§ EXERCISE INSTRUCTIONS: Every line between the one containing "פרופיל חן שיווק" and the last line of the data, both included, is to be set down exactly, and pictures are to be omitted.

Dataset entries:
◆ ◆ ◆ ◆ ◆ ◆ ◆
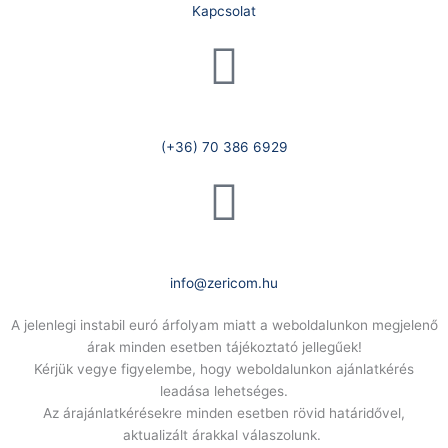
Kapcsolat
Telefonszám:
(+36) 70 386 6929
E-Mail:
info@zericom.hu
A jelenlegi instabil euró árfolyam miatt a weboldalunkon megjelenő
árak minden esetben tájékoztató jellegűek!
Kérjük vegye figyelembe, hogy weboldalunkon ajánlatkérés
leadása lehetséges.
Az árajánlatkérésekre minden esetben rövid határidővel,
aktualizált árakkal válaszolunk.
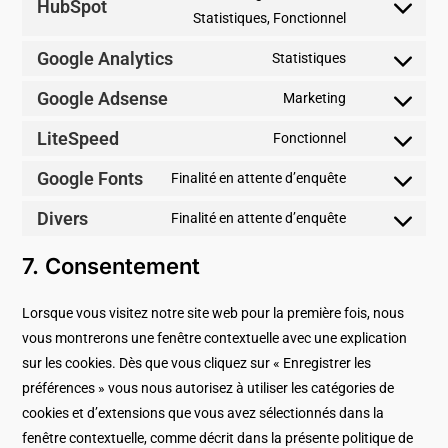
HubSpot
Statistiques, Fonctionnel
Google Analytics
Statistiques
Google Adsense
Marketing
LiteSpeed
Fonctionnel
Google Fonts
Finalité en attente d’enquête
Divers
Finalité en attente d’enquête
7. Consentement
Lorsque vous visitez notre site web pour la première fois, nous
vous montrerons une fenêtre contextuelle avec une explication
sur les cookies. Dès que vous cliquez sur « Enregistrer les
préférences » vous nous autorisez à utiliser les catégories de
cookies et d’extensions que vous avez sélectionnés dans la
fenêtre contextuelle, comme décrit dans la présente politique de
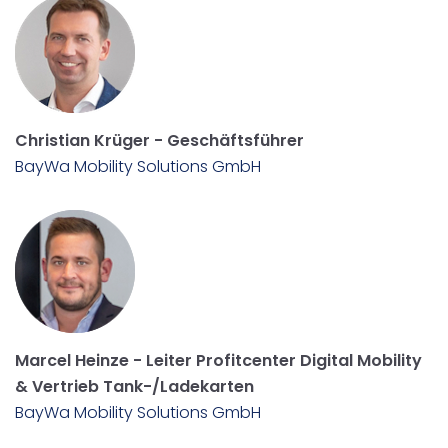
Christian Krüger - Geschäftsführer
BayWa Mobility Solutions GmbH
Marcel Heinze - Leiter Profitcenter Digital Mobility
& Vertrieb Tank-/Ladekarten
BayWa Mobility Solutions GmbH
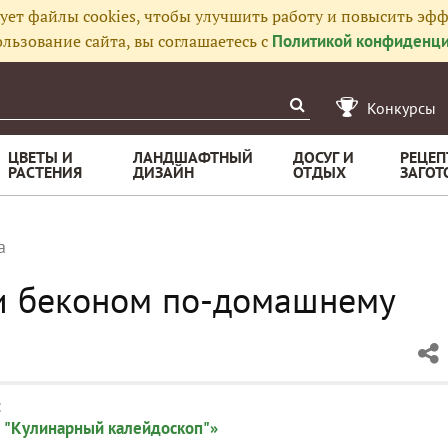
ует файлы cookies, чтобы улучшить работу и повысить эфф
льзование сайта, вы соглашаетесь с
Политикой конфиденци
Конкурсы
ЦВЕТЫ И
ЛАНДШАФТНЫЙ
ДОСУГ И
РЕЦЕП
РАСТЕНИЯ
ДИЗАЙН
ОТДЫХ
ЗАГОТ
а
и беконом по-домашнему
:
 "Кулинарный калейдоскоп"»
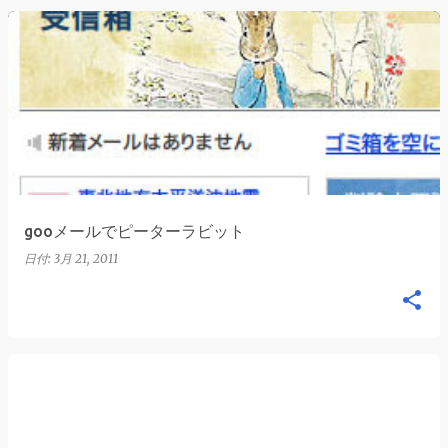
gooメールでピーターラビット
日付:
3月 21, 2011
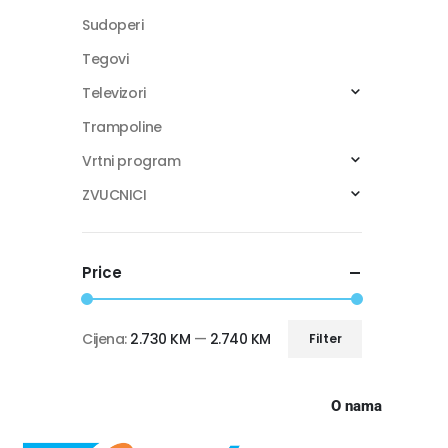
Sudoperi
Tegovi
Televizori
Trampoline
Vrtni program
ZVUCNICI
Price
Cijena:
2.730 KM
—
2.740 KM
Filter
O nama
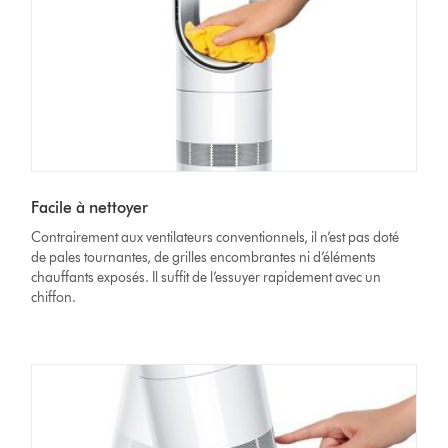
Facile à nettoyer
Contrairement aux ventilateurs conventionnels, il n’est pas doté
de pales tournantes, de grilles encombrantes ni d’éléments
chauffants exposés. Il suffit de l’essuyer rapidement avec un
chiffon.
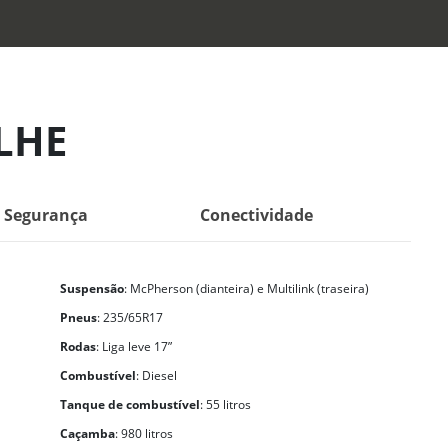
LHE
Segurança
Conectividade
Suspensão
: McPherson (dianteira) e Multilink (traseira)
Pneus
: 235/65R17
Rodas
: Liga leve 17”
Combustível
: Diesel
Tanque de combustível
: 55 litros
Caçamba
: 980 litros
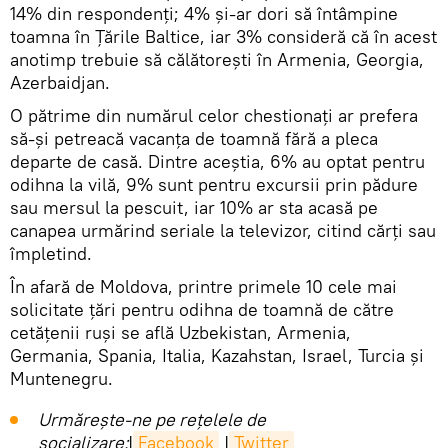
14% din respondenți; 4% și-ar dori să întâmpine
toamna în Țările Baltice, iar 3% consideră că în acest
anotimp trebuie să călătorești în Armenia, Georgia,
Azerbaidjan.
O pătrime din numărul celor chestionați ar prefera
să-și petreacă vacanța de toamnă fără a pleca
departe de casă. Dintre aceștia, 6% au optat pentru
odihna la vilă, 9% sunt pentru excursii prin pădure
sau mersul la pescuit, iar 10% ar sta acasă pe
canapea urmărind seriale la televizor, citind cărți sau
împletind.
În afară de Moldova, printre primele 10 cele mai
solicitate țări pentru odihna de toamnă de către
cetățenii ruși se află Uzbekistan, Armenia,
Germania, Spania, Italia, Kazahstan, Israel, Turcia și
Muntenegru.
Urmărește-ne pe rețelele de
socializare:
|
Facebook
|
Twitter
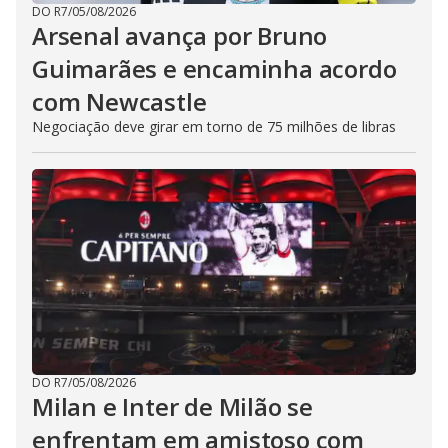
DO R7
/
05/08/2026
Arsenal avança por Bruno
Guimarães e encaminha acordo
com Newcastle
Negociação deve girar em torno de 75 milhões de libras
DO R7
/
05/08/2026
Milan e Inter de Milão se
enfrentam em amistoso com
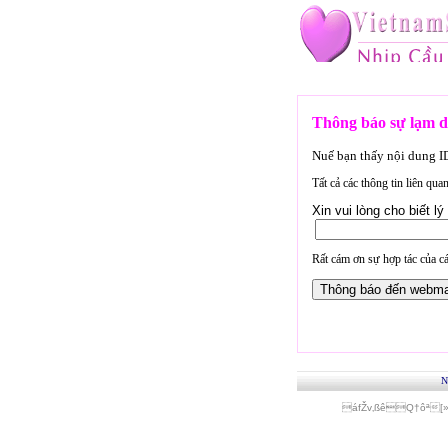
Thông báo sự lạm d
Nuế bạn thấy nội dung 
Tất cả các thông tin liên qu
Xin vui lòng cho biết 
Rất cám ơn sự hợp tác của cá
N
áfŽv‚ßêQ†ôª[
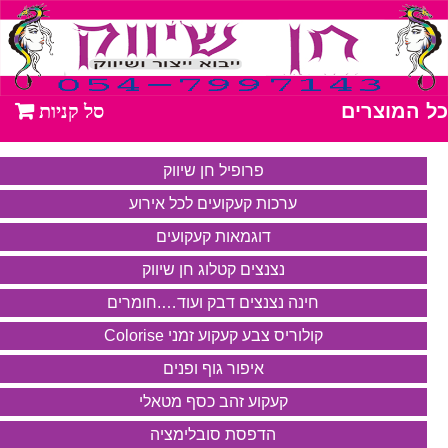
כל המוצרים
פרופיל חן שיווק
ערכות קעקועים לכל אירוע
דוגמאות קעקועים
נצנצים קטלוג חן שיווק
חינה נצנצים דבק ועוד….חומרים
קולוריס צבע קעקוע זמני Colorise
איפור גוף ופנים
קעקוע זהב כסף מטאלי
הדפסת סובלימציה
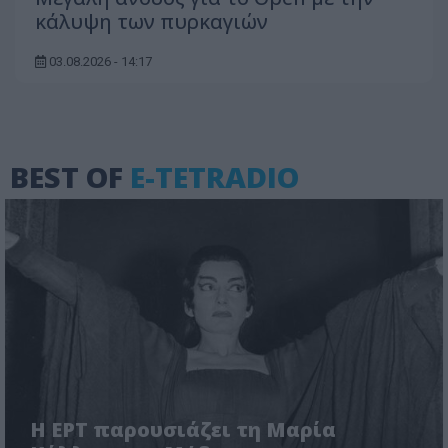
κάλυψη των πυρκαγιών
03.08.2026 - 14:17
BEST OF
E-TETRADIO
Η ΕΡΤ παρουσιάζει τη Μαρία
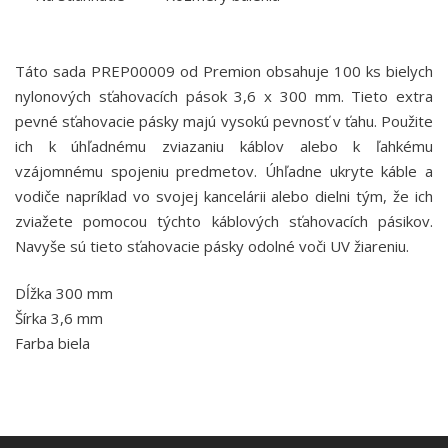
Táto sada PREP00009 od Premion obsahuje 100 ks bielych
nylonových sťahovacích pások 3,6 x 300 mm. Tieto extra
pevné sťahovacie pásky majú vysokú pevnosť v ťahu. Použite
ich k úhľadnému zviazaniu káblov alebo k ľahkému
vzájomnému spojeniu predmetov. Úhľadne ukryte káble a
vodiče napríklad vo svojej kancelárii alebo dielni tým, že ich
zviažete pomocou týchto káblových sťahovacích pásikov.
Navyše sú tieto sťahovacie pásky odolné voči UV žiareniu.
Dĺžka 300 mm
Šírka 3,6 mm
Farba biela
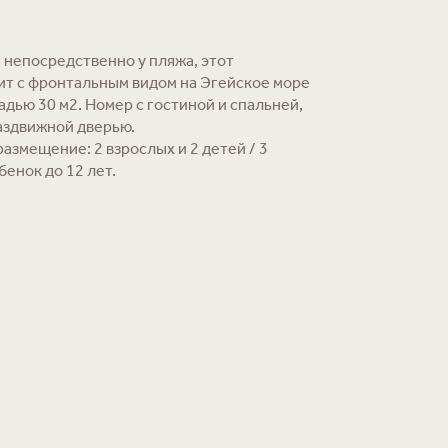
непосредственно у пляжа, этот
т с фронтальным видом на Эгейское море
дью 30 м2. Номер с гостиной и спальней,
аздвижной дверью.
азмещение: 2 взрослых и 2 детей / 3
бенок до 12 лет.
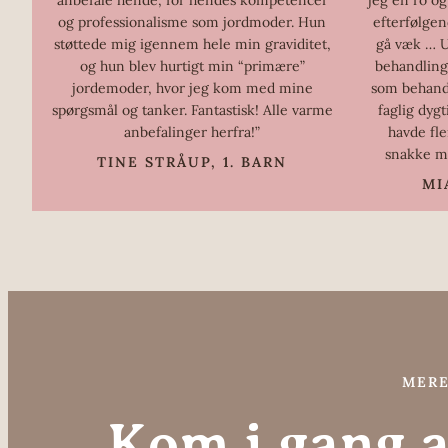
og professionalisme som jordmoder. Hun
efterfølgen
støttede mig igennem hele min graviditet,
gå væk … U
og hun blev hurtigt min “primære”
behandling
jordemoder, hvor jeg kom med mine
som behand
spørgsmål og tanker. Fantastisk! Alle varme
faglig dyg
anbefalinger herfra!”
havde fl
snakke m
TINE STRÅUP, 1. BARN
MI
MERE
Kom i gang al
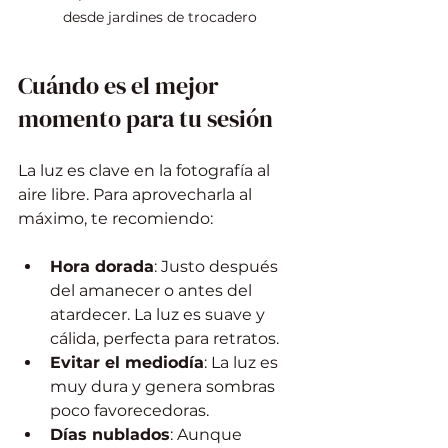
desde jardines de trocadero
Cuándo es el mejor 
momento para tu sesión
La luz es clave en la fotografía al 
aire libre. Para aprovecharla al 
máximo, te recomiendo:
Hora dorada
: Justo después 
del amanecer o antes del 
atardecer. La luz es suave y 
cálida, perfecta para retratos.
Evitar el mediodía
: La luz es 
muy dura y genera sombras 
poco favorecedoras.
Días nublados
: Aunque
◆ ◆ ◆ ◆ ◆ ◆ ◆
§ ANSWER TO THE EXERCISE:
פרופיל חן שיווק
ערכות קעקועים לכל אירוע
דוגמאות קעקועים
נצנצים קטלוג חן שיווק
חינה נצנצים דבק ועוד….חומרים
קולוריס צבע קעקוע זמני Colorise
איפור גוף ופנים
קעקוע זהב כסף מטאלי
הדפסת סובלימציה
κάλυψη των πυρκαγιών
03.08.2026 - 14:17
BEST OF
E-TETRADIO
Η ΕΡΤ παρουσιάζει τη Μαρία
Táto sada PREP00009 od Premion obsahuje 100 ks bielych
nylonových sťahovacích pások 3,6 x 300 mm. Tieto extra
pevné sťahovacie pásky majú vysokú pevnosť v ťahu. Použite
ich k úhľadnému zviazaniu káblov alebo k ľahkému
vzájomnému spojeniu predmetov. Úhľadne ukryte káble a
vodiče napríklad vo svojej kancelárii alebo dielni tým, že ich
zviažete pomocou týchto káblových sťahovacích pásikov.
Navyše sú tieto sťahovacie pásky odolné voči UV žiareniu.
Dĺžka 300 mm
Šírka 3,6 mm
Farba biela
непосредственно у пляжа, этот
т с фронтальным видом на Эгейское море
дью 30 м2. Номер с гостиной и спальней,
аздвижной дверью.
азмещение: 2 взрослых и 2 детей / 3
бенок до 12 лет.
og professionalisme som jordmoder. Hun
efterfølgen
støttede mig igennem hele min graviditet,
gå væk … U
og hun blev hurtigt min “primære”
behandling
jordemoder, hvor jeg kom med mine
som behand
spørgsmål og tanker. Fantastisk! Alle varme
faglig dyg
anbefalinger herfra!”
havde fl
snakke m
TINE STRÅUP, 1. BARN
MI
MERE
Kom i gang al
desde jardines de trocadero
Cuándo es el mejor 
momento para tu sesión
La luz es clave en la fotografía al 
aire libre. Para aprovecharla al 
máximo, te recomiendo:
Hora dorada
: Justo después 
del amanecer o antes del 
atardecer. La luz es suave y 
cálida, perfecta para retratos.
Evitar el mediodía
: La luz es 
muy dura y genera sombras 
poco favorecedoras.
Días nublados
: Aunque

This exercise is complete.